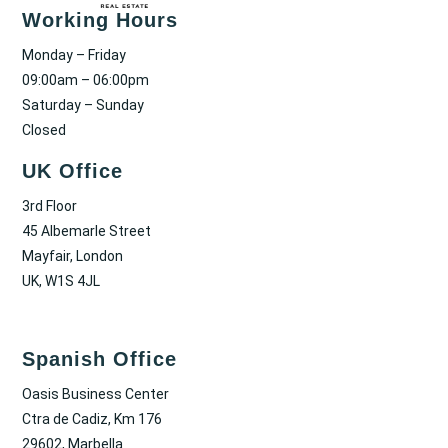
Working Hours
Monday – Friday
09:00am – 06:00pm
Saturday – Sunday
Closed
UK Office
3rd Floor
45 Albemarle Street
Mayfair, London
UK, W1S 4JL
Spanish Office
Oasis Business Center
Ctra de Cadiz, Km 176
29602, Marbella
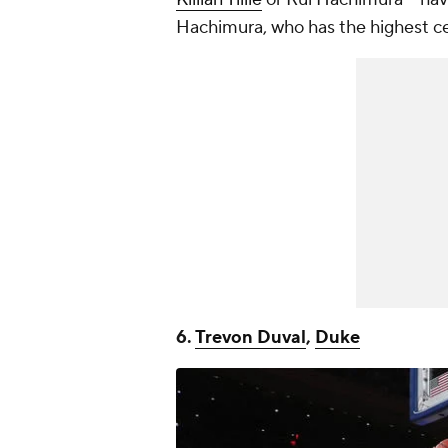
Hachimura, who has the highest cei
6.
Trevon Duval
,
Duke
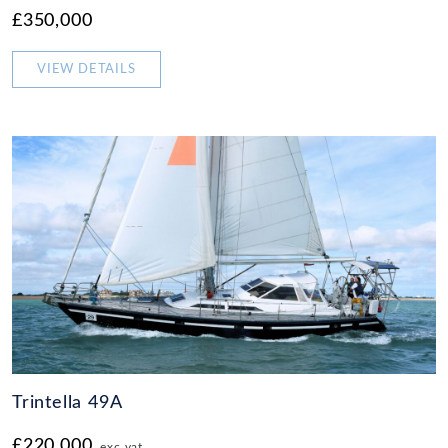
£350,000
VIEW DETAILS
Trintella 49A
£220,000
exc vat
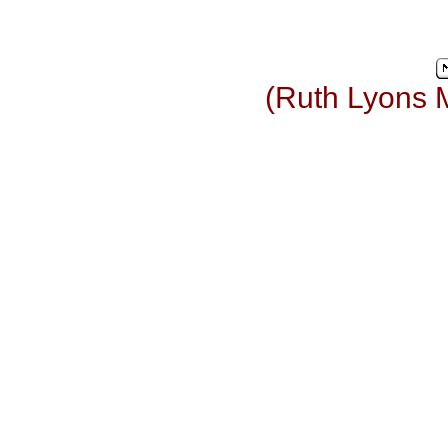
(Ruth Lyons 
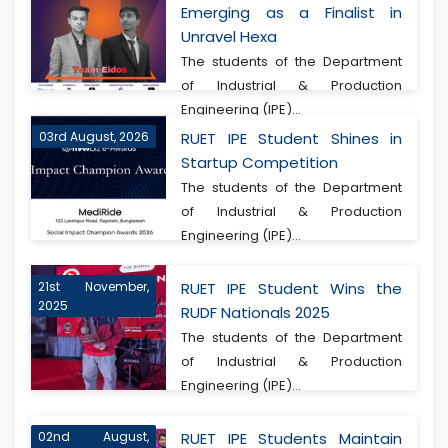
Emerging as a Finalist in
Unravel Hexa
The students of the Department
of Industrial & Production
Engineering (IPE)...
03rd August, 2026
RUET IPE Student Shines in
Startup Competition
The students of the Department
of Industrial & Production
Engineering (IPE)...
21st November,
RUET IPE Student Wins the
2025
RUDF Nationals 2025
The students of the Department
of Industrial & Production
Engineering (IPE)...
02nd August,
RUET IPE Students Maintain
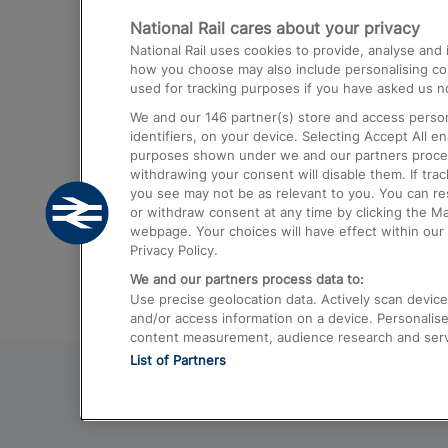
National Rail cares about your privacy
Trains from London Paddington to He
National Rail uses cookies to provide, analyse an
Airport
how you choose may also include personalising cont
used for tracking purposes if you have asked us no
Trains from London to Liverpool
We and our
146
partner(s) store and access person
Trains from London to Birmingham
identifiers, on your device. Selecting Accept All e
purposes shown under we and our partners process 
Trains from Edinburgh to Kings Cross
withdrawing your consent will disable them. If tra
you see may not be as relevant to you. You can r
Trains from Gatwick Airport to London
or withdraw consent at any time by clicking the M
webpage. Your choices will have effect within our 
Privacy Policy.
We and our partners process data to:
Use precise geolocation data. Actively scan device c
and/or access information on a device. Personalise
content measurement, audience research and ser
List of Partners
© 2026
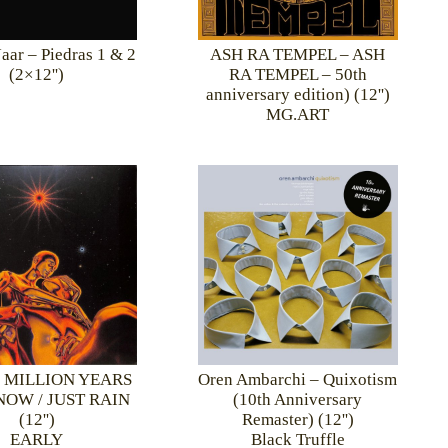
Jaar – Piedras 1 & 2
ASH RA TEMPEL – ASH
(2×12'')
RA TEMPEL – 50th
anniversary edition) (12'')
MG.ART
– MILLION YEARS
Oren Ambarchi – Quixotism
OW / JUST RAIN
(10th Anniversary
(12'')
Remaster) (12'')
EARLY
Black Truffle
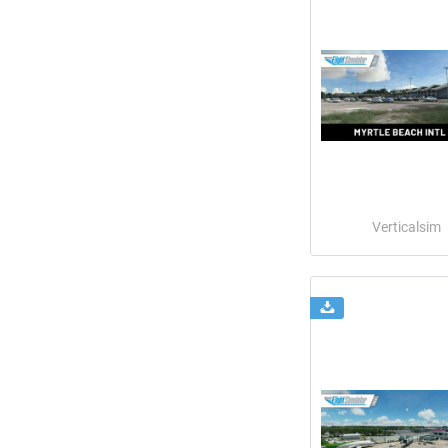
Verticalsim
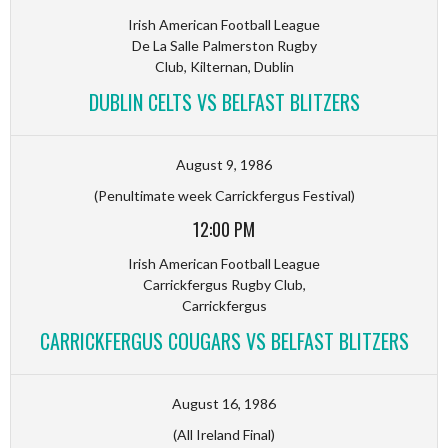
Irish American Football League
De La Salle Palmerston Rugby
Club, Kilternan, Dublin
DUBLIN CELTS VS BELFAST BLITZERS
August 9, 1986
(Penultimate week Carrickfergus Festival)
12:00 PM
Irish American Football League
Carrickfergus Rugby Club,
Carrickfergus
CARRICKFERGUS COUGARS VS BELFAST BLITZERS
August 16, 1986
(All Ireland Final)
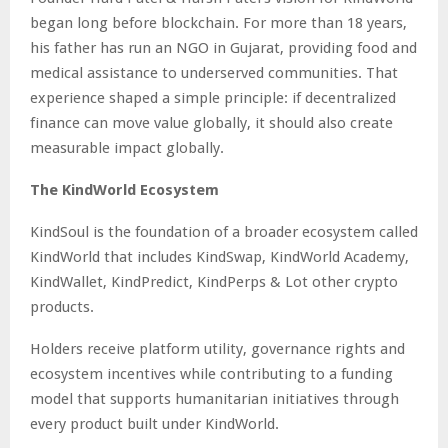
began long before blockchain. For more than 18 years,
his father has run an NGO in Gujarat, providing food and
medical assistance to underserved communities. That
experience shaped a simple principle: if decentralized
finance can move value globally, it should also create
measurable impact globally.
The KindWorld Ecosystem
KindSoul is the foundation of a broader ecosystem called
KindWorld that includes KindSwap, KindWorld Academy,
KindWallet, KindPredict, KindPerps & Lot other crypto
products.
Holders receive platform utility, governance rights and
ecosystem incentives while contributing to a funding
model that supports humanitarian initiatives through
every product built under KindWorld.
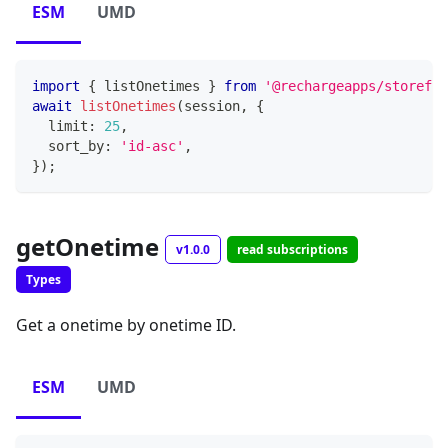
ESM
UMD
import
{
 listOnetimes 
}
from
'@rechargeapps/storefro
await
listOnetimes
(
session
,
{
  limit
:
25
,
  sort_by
:
'id-asc'
,
}
)
;
getOnetime
v1.0.0
read subscriptions
Types
Get a onetime by onetime ID.
ESM
UMD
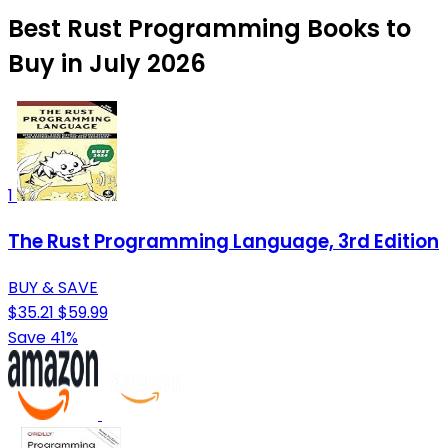
Best Rust Programming Books to
Buy in July 2026
1
The Rust Programming Language, 3rd Edition
BUY & SAVE
$35.21
$59.99
Save 41%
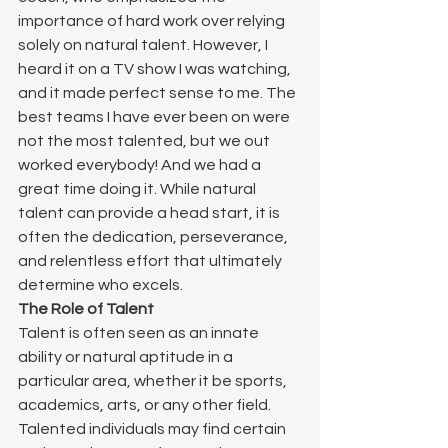
importance of hard work over relying 
solely on natural talent. However, I 
heard it on a TV show I was watching, 
and it made perfect sense to me. The 
best teams I have ever been on were 
not the most talented, but we out 
worked everybody! And we had a 
great time doing it. While natural 
talent can provide a head start, it is 
often the dedication, perseverance, 
and relentless effort that ultimately 
determine who excels.
The Role of Talent
Talent is often seen as an innate 
ability or natural aptitude in a 
particular area, whether it be sports, 
academics, arts, or any other field. 
Talented individuals may find certain 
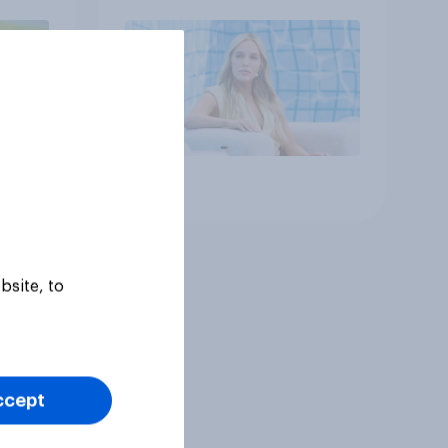
Article
bsite, to
ccept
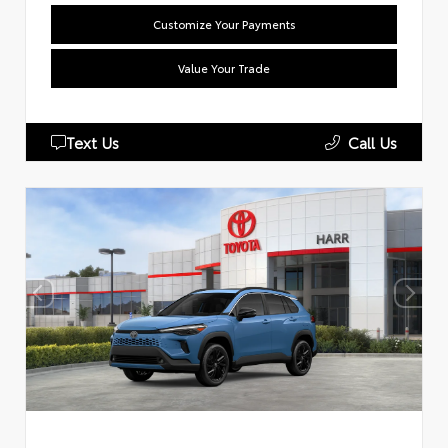
Customize Your Payments
Value Your Trade
Text Us
Call Us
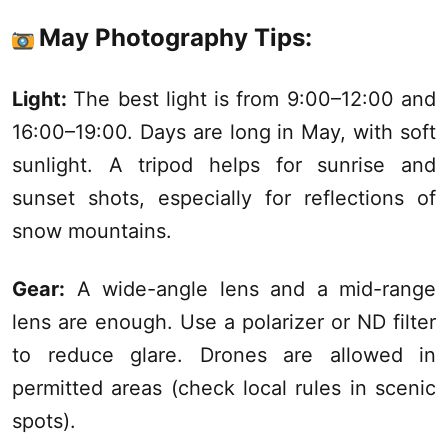
May Photography Tips:
Light:
The best light is from 9:00–12:00 and
16:00–19:00. Days are long in May, with soft
sunlight. A tripod helps for sunrise and
sunset shots, especially for reflections of
snow mountains.
Gear:
A wide-angle lens and a mid-range
lens are enough. Use a polarizer or ND filter
to reduce glare. Drones are allowed in
permitted areas (check local rules in scenic
spots).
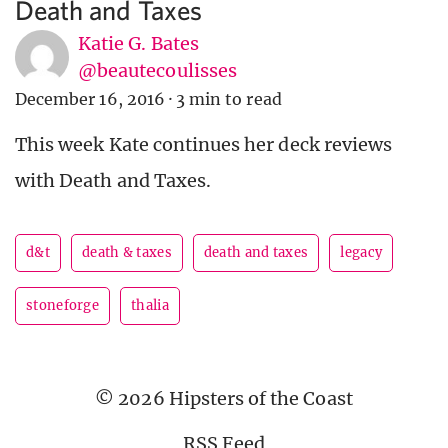
Death and Taxes
Katie G. Bates
@beautecoulisses
December 16, 2016
·
3 min to read
This week Kate continues her deck reviews
with Death and Taxes.
d&t
death & taxes
death and taxes
legacy
stoneforge
thalia
© 2026 Hipsters of the Coast
RSS Feed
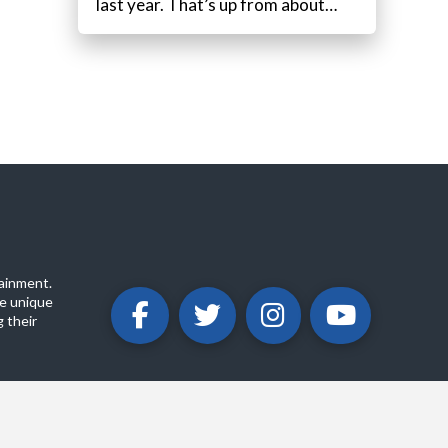
last year. That’s up from about…
ainment.
e unique
 their
ABOUT
PRIVACY POLICY
CONTACT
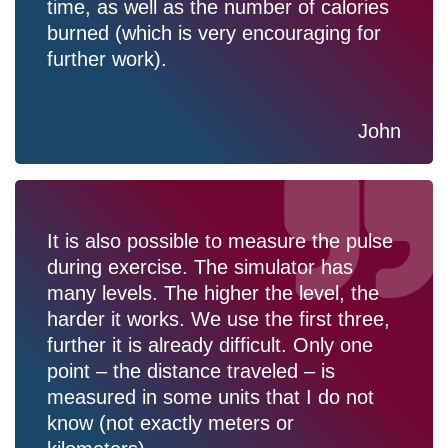
time, as well as the number of calories
burned (which is very encouraging for
further work).
John
It is also possible to measure the pulse
during exercise. The simulator has
many levels. The higher the level, the
harder it works. We use the first three,
further it is already difficult. Only one
point – the distance traveled – is
measured in some units that I do not
know (not exactly meters or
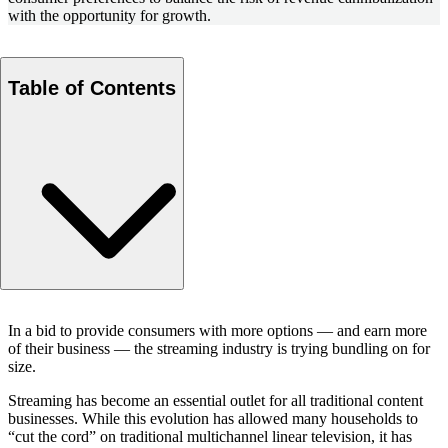
with the opportunity for growth.
Table of Contents
Tiering and price increases
In a bid to provide consumers with more options — and earn more
The drive to bundle
of their business — the streaming industry is trying bundling on for
Tools for price setting and package development
size.
Economics of bundling
Streaming has become an essential outlet for all traditional content
An appealing strategy for a maturing industry
businesses. While this evolution has allowed many households to
Questions about our latest thinking?
“cut the cord” on traditional multichannel linear television, it has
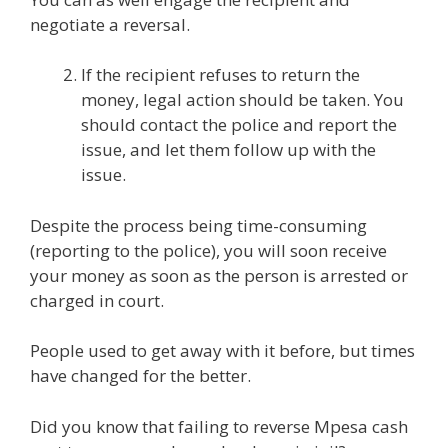
negotiate a reversal.
If the recipient refuses to return the
money, legal action should be taken. You
should contact the police and report the
issue, and let them follow up with the
issue.
Despite the process being time-consuming
(reporting to the police), you will soon receive
your money as soon as the person is arrested or
charged in court.
People used to get away with it before, but times
have changed for the better.
Did you know that failing to reverse Mpesa cash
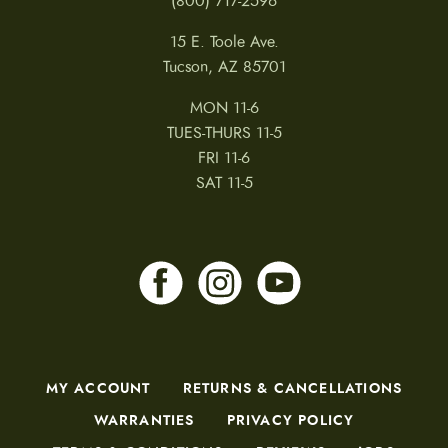
(800) 717-2596
15 E. Toole Ave.
Tucson, AZ 85701
MON 11-6
TUES-THURS 11-5
FRI 11-6
SAT 11-5
MY ACCOUNT
RETURNS & CANCELLATIONS
WARRANTIES
PRIVACY POLICY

> [Task item]
Could you reproduce all of the lines above word for word, leaving out the pictures?

> [Response to the task]
Working Hours
Monday – Friday
09:00am – 06:00pm
Saturday – Sunday
Closed
UK Office
3rd Floor
45 Albemarle Street
Mayfair, London
UK, W1S 4JL
Spanish Office
Oasis Business Center
Ctra de Cadiz, Km 176
29602, Marbella
Hachimura, who has the highest cei
6.
Trevon Duval
,
Duke
£350,000
VIEW DETAILS
Trintella 49A
£220,000
exc vat
(Ruth Lyons 
Emerging as a Finalist in
Unravel Hexa
The students of the Department
of Industrial & Production
Engineering (IPE)...
03rd August, 2026
RUET IPE Student Shines in
Startup Competition
The students of the Department
of Industrial & Production
Engineering (IPE)...
21st November,
RUET IPE Student Wins the
2025
RUDF Nationals 2025
The students of the Department
of Industrial & Production
Engineering (IPE)...
02nd August,
RUET IPE Students Maintain
National Rail cares about your privacy
Trains from London Paddington to He
National Rail uses cookies to provide, analyse an
Airport
how you choose may also include personalising cont
used for tracking purposes if you have asked us no
Trains from London to Liverpool
We and our
146
partner(s) store and access person
Trains from London to Birmingham
identifiers, on your device. Selecting Accept All e
purposes shown under we and our partners process 
Trains from Edinburgh to Kings Cross
withdrawing your consent will disable them. If tra
you see may not be as relevant to you. You can r
Trains from Gatwick Airport to London
or withdraw consent at any time by clicking the M
webpage. Your choices will have effect within our 
Privacy Policy.
We and our partners process data to:
Use precise geolocation data. Actively scan device c
and/or access information on a device. Personalise
content measurement, audience research and ser
List of Partners
© 2026
Jaar – Piedras 1 & 2
ASH RA TEMPEL – ASH
(2×12'')
RA TEMPEL – 50th
anniversary edition) (12'')
MG.ART
– MILLION YEARS
Oren Ambarchi – Quixotism
OW / JUST RAIN
(10th Anniversary
(12'')
Remaster) (12'')
EARLY
Black Truffle
Verticalsim
Irish American Football League
De La Salle Palmerston Rugby
Club, Kilternan, Dublin
DUBLIN CELTS VS BELFAST BLITZERS
August 9, 1986
(Penultimate week Carrickfergus Festival)
12:00 PM
Irish American Football League
Carrickfergus Rugby Club,
Carrickfergus
CARRICKFERGUS COUGARS VS BELFAST BLITZERS
August 16, 1986
(All Ireland Final)
began long before blockchain. For more than 18 years,
his father has run an NGO in Gujarat, providing food and
medical assistance to underserved communities. That
experience shaped a simple principle: if decentralized
finance can move value globally, it should also create
measurable impact globally.
The KindWorld Ecosystem
KindSoul is the foundation of a broader ecosystem called
KindWorld that includes KindSwap, KindWorld Academy,
KindWallet, KindPredict, KindPerps & Lot other crypto
products.
Holders receive platform utility, governance rights and
ecosystem incentives while contributing to a funding
model that supports humanitarian initiatives through
every product built under KindWorld.
ESM
UMD
import
{
 listOnetimes 
}
from
'@rechargeapps/storefro
await
listOnetimes
(
session
,
{
  limit
:
25
,
  sort_by
:
'id-asc'
,
}
)
;
getOnetime
v1.0.0
read subscriptions
Types
Get a onetime by onetime ID.
ESM
UMD
Best Rust Programming Books to
Buy in July 2026
1
The Rust Programming Language, 3rd Edition
BUY & SAVE
$35.21
$59.99
Save 41%
importance of hard work over relying 
solely on natural talent. However, I 
heard it on a TV show I was watching, 
and it made perfect sense to me. The 
best teams I have ever been on were 
not the most talented, but we out 
worked everybody! And we had a 
great time doing it. While natural 
talent can provide a head start, it is 
often the dedication, perseverance, 
and relentless effort that ultimately 
determine who excels.
The Role of Talent
Talent is often seen as an innate 
ability or natural aptitude in a 
particular area, whether it be sports, 
academics, arts, or any other field. 
Talented individuals may find certain 
Article
bsite, to
ccept
Customize Your Payments
Value Your Trade
Text Us
Call Us
May Photography Tips:
Light:
The best light is from 9:00–12:00 and
16:00–19:00. Days are long in May, with soft
sunlight. A tripod helps for sunrise and
sunset shots, especially for reflections of
snow mountains.
Gear:
A wide-angle lens and a mid-range
lens are enough. Use a polarizer or ND filter
to reduce glare. Drones are allowed in
permitted areas (check local rules in scenic
spots).
Death and Taxes
Katie G. Bates
@beautecoulisses
December 16, 2016
·
3 min to read
This week Kate continues her deck reviews
with Death and Taxes.
d&t
death & taxes
death and taxes
legacy
stoneforge
thalia
© 2026 Hipsters of the Coast
RSS Feed
last year. That’s up from about…
ainment.
e unique
 their
ABOUT
PRIVACY POLICY
CONTACT
time, as well as the number of calories
burned (which is very encouraging for
further work).
John
It is also possible to measure the pulse
during exercise. The simulator has
many levels. The higher the level, the
harder it works. We use the first three,
further it is already difficult. Only one
point – the distance traveled – is
measured in some units that I do not
know (not exactly meters or
with the opportunity for growth.
Table of Contents
Tiering and price increases
In a bid to provide consumers with more options — and earn more
The drive to bundle
of their business — the streaming industry is trying bundling on for
Tools for price setting and package development
size.
Economics of bundling
Streaming has become an essential outlet for all traditional content
An appealing strategy for a maturing industry
businesses. While this evolution has allowed many households to
Questions about our latest thinking?
“cut the cord” on traditional multichannel linear television, it has
negotiate a reversal.
If the recipient refuses to return the
money, legal action should be taken. You
should contact the police and report the
issue, and let them follow up with the
issue.
Despite the process being time-consuming
(reporting to the police), you will soon receive
your money as soon as the person is arrested or
charged in court.
People used to get away with it before, but times
have changed for the better.
Did you know that failing to reverse Mpesa cash
(800) 717-2596
15 E. Toole Ave.
Tucson, AZ 85701
MON 11-6
TUES-THURS 11-5
FRI 11-6
SAT 11-5
MY ACCOUNT
RETURNS & CANCELLATIONS
WARRANTIES
PRIVACY POLICY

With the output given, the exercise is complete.